## Data records:
•••••

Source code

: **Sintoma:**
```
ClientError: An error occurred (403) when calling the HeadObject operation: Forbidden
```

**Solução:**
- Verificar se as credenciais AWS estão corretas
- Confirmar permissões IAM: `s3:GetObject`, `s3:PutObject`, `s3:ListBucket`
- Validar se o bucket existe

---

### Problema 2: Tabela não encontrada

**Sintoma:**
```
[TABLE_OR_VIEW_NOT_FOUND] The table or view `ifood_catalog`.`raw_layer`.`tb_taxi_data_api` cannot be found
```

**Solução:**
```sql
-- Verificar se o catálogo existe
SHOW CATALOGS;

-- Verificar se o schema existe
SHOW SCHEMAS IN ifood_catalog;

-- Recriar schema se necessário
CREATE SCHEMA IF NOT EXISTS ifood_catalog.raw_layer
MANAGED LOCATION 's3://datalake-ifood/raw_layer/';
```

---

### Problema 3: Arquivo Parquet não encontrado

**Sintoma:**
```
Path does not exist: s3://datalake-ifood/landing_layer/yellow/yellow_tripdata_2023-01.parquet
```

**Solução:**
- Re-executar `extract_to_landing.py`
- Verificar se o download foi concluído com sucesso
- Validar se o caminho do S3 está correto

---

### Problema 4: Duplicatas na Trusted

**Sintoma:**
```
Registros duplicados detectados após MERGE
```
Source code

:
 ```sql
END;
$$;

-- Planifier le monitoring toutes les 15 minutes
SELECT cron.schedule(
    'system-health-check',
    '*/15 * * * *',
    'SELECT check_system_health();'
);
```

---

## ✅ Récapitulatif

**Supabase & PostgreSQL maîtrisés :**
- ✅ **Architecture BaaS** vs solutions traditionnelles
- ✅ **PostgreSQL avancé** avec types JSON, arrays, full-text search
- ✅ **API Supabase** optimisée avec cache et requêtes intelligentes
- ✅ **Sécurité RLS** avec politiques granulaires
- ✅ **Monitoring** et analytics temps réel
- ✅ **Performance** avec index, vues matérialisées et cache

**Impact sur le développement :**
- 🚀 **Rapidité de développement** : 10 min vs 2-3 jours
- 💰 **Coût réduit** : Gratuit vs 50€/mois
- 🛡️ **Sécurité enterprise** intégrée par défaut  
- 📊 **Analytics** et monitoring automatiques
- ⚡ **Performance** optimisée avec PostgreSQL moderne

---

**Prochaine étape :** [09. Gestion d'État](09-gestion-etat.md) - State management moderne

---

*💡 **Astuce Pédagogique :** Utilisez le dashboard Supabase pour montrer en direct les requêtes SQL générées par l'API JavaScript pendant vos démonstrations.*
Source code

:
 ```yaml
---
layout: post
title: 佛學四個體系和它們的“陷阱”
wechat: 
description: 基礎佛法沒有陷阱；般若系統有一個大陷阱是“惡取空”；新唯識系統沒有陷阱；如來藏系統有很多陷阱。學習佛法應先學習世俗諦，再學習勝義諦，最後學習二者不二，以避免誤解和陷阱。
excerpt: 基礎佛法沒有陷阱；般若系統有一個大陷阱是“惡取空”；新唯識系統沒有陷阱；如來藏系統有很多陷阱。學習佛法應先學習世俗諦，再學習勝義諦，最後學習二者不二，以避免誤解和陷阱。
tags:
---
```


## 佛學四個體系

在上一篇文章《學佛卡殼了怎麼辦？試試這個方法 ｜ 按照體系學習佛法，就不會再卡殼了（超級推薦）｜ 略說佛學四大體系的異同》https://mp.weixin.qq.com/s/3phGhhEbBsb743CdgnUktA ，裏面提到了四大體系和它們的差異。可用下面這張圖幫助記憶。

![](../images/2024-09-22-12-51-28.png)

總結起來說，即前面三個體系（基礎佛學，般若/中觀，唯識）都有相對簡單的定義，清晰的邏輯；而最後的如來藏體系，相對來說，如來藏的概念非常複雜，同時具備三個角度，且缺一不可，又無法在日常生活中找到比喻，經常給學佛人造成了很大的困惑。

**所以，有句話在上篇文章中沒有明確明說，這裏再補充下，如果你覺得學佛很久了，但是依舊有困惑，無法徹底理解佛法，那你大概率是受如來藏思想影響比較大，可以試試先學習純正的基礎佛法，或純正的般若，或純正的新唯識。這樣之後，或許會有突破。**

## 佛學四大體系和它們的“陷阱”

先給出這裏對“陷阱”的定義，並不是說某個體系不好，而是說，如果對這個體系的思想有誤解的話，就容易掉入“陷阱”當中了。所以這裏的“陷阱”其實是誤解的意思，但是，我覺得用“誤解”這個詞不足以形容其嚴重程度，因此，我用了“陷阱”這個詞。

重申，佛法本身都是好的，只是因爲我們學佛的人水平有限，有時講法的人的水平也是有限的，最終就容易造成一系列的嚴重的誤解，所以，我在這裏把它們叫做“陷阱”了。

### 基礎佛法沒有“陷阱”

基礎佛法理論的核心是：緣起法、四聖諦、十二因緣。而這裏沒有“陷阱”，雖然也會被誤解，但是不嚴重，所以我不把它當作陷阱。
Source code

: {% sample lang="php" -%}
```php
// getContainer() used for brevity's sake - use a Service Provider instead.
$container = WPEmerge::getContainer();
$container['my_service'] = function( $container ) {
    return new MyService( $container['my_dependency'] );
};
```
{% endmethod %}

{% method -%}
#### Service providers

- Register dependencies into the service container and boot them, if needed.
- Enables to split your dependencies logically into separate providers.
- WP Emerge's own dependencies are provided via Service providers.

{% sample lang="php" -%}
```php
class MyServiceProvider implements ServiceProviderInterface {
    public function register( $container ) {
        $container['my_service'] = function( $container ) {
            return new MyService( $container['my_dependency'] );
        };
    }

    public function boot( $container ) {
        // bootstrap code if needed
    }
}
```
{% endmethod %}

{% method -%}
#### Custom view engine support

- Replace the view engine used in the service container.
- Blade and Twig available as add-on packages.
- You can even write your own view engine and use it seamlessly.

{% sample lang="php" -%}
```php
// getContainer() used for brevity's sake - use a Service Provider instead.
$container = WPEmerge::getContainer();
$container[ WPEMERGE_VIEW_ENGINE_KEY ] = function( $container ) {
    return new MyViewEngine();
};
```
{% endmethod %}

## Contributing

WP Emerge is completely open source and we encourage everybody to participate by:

•••••

## Directions:
Copy out every line of the data where the word "SHOW" occurs.

## Answer section:
SHOW CATALOGS;
SHOW SCHEMAS IN ifood_catalog;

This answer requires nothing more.